When someone passes away in Florida, their will must be filed with the court. The law states that the person who is considered the custodian of a particular will has 10 days to do so. They have to file the document appropriately and within the time limit set out by law or consequences and complications could arise.
Does filing a will mean that it has to be probated? This is when the court assists and/or supervises in the process of distributing assets, paying debts and the like. The law only specifies that a will has to be filed and says that probate occurs “if the probate of a will is initiated,” which isn’t very helpful instructional language.
The necessity of probate depends on the assets that the deceased left behind
The key to questions concerning whether an estate must be subjected to probate involves assessing whether the deceased owned any “probate assets” or not. These are assets that they owned that don’t have any form of automatic succession already attached to them.

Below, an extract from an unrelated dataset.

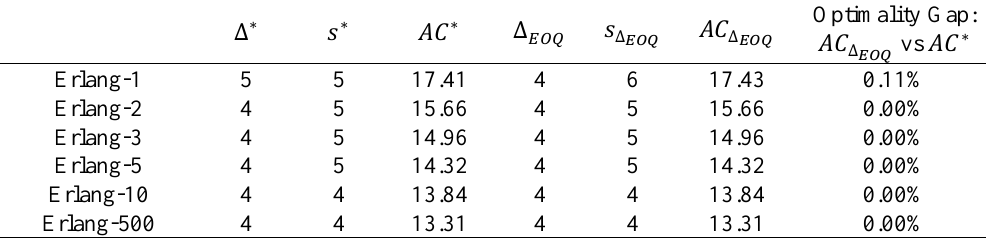
Table 6 . The impact of processing time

For example, perhaps the deceased had a bank account and they were the sole owner of the account. When they passed away, their will specified that the contents of the account should be split between their heirs or beneficiaries. In order to accomplish that aim, the probate process would have to be used unless the account in question is designated as a payable-on-death account. This designation allows someone to choose a beneficiary who will automatically take over control of the account when they pass away, eliminating the need for probate.
Probate is a common process
As one can imagine, many people have different probate assets that they have not yet set up to automatically transfer to a beneficiary whenever they pass away. If all they have done is written a will, then probate will probably be necessary. It may not be legally required, but heirs and beneficiaries still need to know what to expect when it comes to the need for probate. Seeking legal guidance proactively can be helpful in this regard.